Exercise
Pick out each line in the entries below that contains the word "Prompts", and copy those lines.

(Plain-text document sources)
-- Opening Marker --
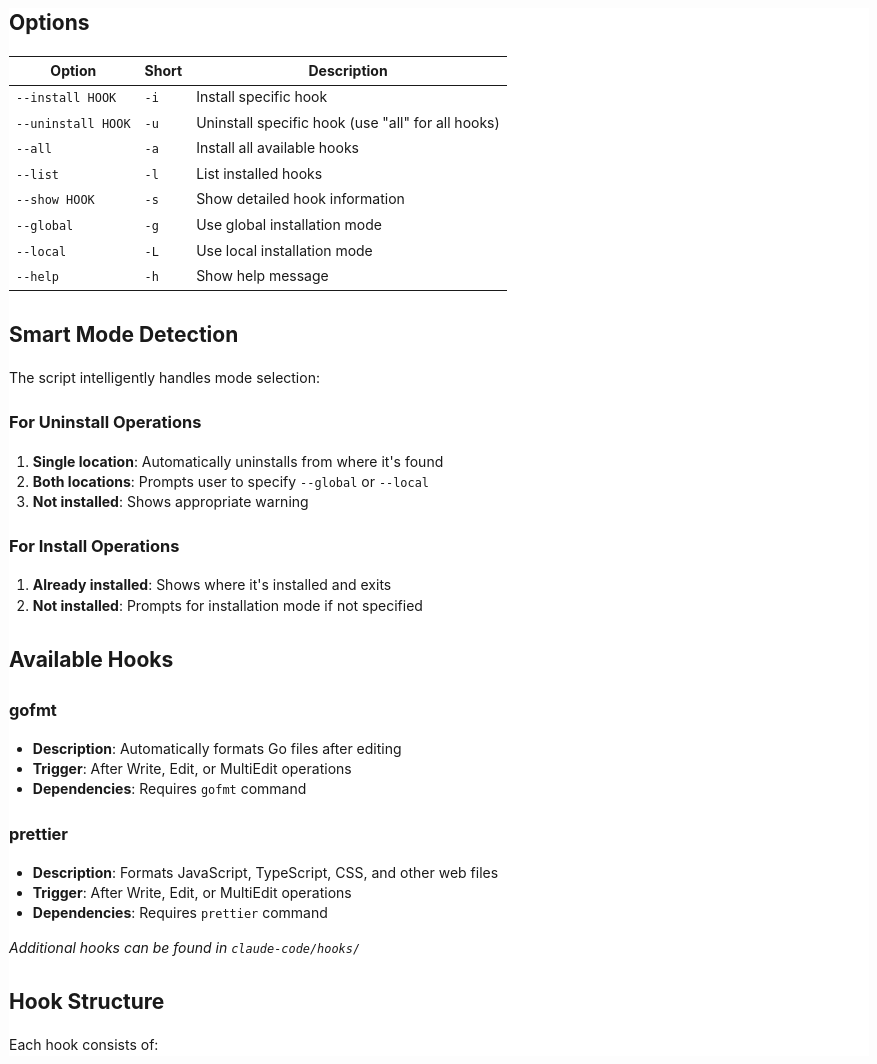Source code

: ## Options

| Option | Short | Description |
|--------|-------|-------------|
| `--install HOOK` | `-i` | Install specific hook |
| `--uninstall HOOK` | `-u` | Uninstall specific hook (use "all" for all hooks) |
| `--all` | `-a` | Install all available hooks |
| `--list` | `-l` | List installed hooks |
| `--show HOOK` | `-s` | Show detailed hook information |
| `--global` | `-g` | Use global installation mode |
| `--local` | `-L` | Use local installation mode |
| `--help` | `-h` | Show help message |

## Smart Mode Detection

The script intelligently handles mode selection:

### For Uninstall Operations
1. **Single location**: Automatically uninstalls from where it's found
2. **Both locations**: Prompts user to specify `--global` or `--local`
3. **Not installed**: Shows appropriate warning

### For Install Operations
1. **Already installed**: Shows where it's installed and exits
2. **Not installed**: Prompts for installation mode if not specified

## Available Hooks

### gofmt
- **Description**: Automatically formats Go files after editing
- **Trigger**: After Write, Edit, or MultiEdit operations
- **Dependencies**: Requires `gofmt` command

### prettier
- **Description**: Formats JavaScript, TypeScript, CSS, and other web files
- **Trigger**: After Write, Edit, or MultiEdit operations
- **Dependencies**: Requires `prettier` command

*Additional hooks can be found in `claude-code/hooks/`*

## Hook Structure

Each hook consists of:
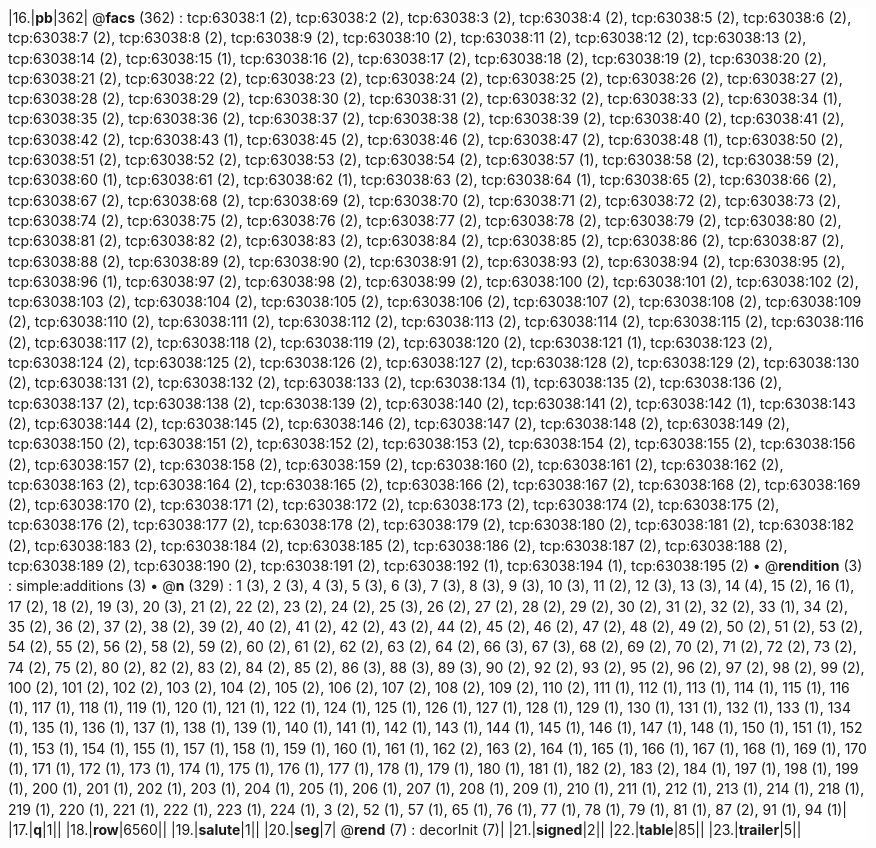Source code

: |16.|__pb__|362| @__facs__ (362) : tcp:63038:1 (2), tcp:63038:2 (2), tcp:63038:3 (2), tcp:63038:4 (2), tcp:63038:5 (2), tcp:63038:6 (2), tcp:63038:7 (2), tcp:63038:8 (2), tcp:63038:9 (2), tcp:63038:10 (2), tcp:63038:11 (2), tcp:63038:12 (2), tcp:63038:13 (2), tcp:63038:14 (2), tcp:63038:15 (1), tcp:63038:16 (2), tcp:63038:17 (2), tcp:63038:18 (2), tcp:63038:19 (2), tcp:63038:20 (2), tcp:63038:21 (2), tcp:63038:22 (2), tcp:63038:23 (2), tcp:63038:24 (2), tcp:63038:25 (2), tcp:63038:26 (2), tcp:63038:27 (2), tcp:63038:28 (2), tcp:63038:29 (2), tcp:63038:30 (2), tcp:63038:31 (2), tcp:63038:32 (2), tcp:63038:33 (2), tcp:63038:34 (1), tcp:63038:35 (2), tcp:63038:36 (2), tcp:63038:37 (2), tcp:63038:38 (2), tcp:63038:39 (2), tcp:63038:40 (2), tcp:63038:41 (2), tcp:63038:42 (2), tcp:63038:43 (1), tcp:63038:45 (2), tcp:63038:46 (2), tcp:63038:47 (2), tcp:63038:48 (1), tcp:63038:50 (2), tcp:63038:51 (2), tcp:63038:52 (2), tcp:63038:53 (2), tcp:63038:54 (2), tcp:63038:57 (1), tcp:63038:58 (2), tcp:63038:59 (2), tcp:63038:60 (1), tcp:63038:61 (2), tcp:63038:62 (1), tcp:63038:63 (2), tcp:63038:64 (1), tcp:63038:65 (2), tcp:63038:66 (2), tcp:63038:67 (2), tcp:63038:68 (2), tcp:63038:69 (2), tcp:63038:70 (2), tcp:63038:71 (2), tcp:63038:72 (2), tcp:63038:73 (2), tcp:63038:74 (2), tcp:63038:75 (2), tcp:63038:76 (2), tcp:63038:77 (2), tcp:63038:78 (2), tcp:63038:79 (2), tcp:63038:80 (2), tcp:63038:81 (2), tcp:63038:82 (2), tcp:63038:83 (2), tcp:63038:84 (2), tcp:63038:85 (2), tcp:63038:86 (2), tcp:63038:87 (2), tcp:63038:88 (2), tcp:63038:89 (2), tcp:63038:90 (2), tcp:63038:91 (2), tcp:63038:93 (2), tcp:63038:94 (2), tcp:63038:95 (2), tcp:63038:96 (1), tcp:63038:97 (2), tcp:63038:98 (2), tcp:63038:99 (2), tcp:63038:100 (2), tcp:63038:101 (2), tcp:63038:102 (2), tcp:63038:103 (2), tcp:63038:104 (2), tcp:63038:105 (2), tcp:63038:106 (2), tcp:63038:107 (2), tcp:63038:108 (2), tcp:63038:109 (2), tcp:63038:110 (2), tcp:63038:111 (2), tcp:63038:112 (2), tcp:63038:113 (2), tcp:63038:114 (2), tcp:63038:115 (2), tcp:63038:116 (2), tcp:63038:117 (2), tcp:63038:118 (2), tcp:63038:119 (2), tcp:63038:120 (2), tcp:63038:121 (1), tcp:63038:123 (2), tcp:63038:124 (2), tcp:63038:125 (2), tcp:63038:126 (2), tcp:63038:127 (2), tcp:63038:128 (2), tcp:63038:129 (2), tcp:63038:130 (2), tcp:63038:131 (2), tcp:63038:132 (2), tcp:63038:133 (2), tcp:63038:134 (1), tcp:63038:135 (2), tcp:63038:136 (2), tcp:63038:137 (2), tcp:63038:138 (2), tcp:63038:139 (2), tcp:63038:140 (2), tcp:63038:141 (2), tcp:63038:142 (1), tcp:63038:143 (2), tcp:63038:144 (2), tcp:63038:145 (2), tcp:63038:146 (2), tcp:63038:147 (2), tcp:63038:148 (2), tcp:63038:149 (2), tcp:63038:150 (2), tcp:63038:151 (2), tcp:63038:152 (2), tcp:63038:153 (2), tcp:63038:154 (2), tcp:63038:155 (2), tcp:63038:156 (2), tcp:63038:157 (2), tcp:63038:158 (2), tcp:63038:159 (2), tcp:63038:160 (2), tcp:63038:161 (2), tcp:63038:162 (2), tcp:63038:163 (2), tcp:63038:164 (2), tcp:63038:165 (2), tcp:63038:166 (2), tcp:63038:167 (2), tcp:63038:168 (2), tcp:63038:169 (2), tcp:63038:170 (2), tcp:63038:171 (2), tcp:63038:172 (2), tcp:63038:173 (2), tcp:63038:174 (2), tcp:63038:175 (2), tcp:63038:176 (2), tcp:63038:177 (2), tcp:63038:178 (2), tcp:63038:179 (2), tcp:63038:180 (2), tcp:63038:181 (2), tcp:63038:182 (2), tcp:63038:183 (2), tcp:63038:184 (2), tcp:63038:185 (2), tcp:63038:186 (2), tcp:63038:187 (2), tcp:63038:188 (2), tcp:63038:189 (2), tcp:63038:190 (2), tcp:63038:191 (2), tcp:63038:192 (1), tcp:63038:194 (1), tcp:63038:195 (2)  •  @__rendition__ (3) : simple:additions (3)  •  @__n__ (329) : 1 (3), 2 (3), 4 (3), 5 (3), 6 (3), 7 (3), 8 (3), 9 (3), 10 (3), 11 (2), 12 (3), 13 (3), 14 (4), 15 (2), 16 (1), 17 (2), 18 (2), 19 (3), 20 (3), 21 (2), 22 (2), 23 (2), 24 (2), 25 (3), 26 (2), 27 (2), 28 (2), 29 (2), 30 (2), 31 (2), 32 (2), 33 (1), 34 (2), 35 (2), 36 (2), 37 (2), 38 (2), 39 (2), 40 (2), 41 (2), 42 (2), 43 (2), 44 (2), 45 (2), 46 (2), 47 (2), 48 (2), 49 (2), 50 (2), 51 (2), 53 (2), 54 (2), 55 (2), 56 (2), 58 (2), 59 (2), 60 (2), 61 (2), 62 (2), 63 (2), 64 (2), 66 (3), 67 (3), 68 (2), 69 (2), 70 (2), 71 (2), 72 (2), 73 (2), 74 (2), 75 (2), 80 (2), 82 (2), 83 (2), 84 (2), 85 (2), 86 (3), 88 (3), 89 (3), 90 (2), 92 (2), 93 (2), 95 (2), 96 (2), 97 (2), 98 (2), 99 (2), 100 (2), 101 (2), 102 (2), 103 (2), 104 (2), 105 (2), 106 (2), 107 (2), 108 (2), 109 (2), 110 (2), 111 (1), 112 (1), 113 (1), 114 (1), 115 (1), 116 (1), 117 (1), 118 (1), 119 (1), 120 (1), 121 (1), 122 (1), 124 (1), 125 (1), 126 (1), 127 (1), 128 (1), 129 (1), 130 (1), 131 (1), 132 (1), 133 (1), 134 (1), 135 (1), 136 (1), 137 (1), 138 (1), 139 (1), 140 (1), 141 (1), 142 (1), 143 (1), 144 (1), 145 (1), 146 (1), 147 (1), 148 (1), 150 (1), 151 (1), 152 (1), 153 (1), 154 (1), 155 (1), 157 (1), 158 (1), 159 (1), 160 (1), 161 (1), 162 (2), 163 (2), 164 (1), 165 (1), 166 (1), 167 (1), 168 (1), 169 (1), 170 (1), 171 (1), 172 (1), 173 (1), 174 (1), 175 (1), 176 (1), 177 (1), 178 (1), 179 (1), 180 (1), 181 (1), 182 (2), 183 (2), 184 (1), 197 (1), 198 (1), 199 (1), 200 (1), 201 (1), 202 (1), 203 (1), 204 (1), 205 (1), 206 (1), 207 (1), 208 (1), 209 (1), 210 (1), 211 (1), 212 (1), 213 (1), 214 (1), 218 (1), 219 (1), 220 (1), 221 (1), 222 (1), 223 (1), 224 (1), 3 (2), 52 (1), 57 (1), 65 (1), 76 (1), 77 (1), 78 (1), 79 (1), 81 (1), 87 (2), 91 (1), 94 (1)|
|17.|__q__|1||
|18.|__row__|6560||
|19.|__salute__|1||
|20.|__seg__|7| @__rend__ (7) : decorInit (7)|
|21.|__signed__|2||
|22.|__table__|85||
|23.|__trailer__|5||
-- Closing Marker --
Written response
2. **Both locations**: Prompts user to specify `--global` or `--local`
2. **Not installed**: Prompts for installation mode if not specified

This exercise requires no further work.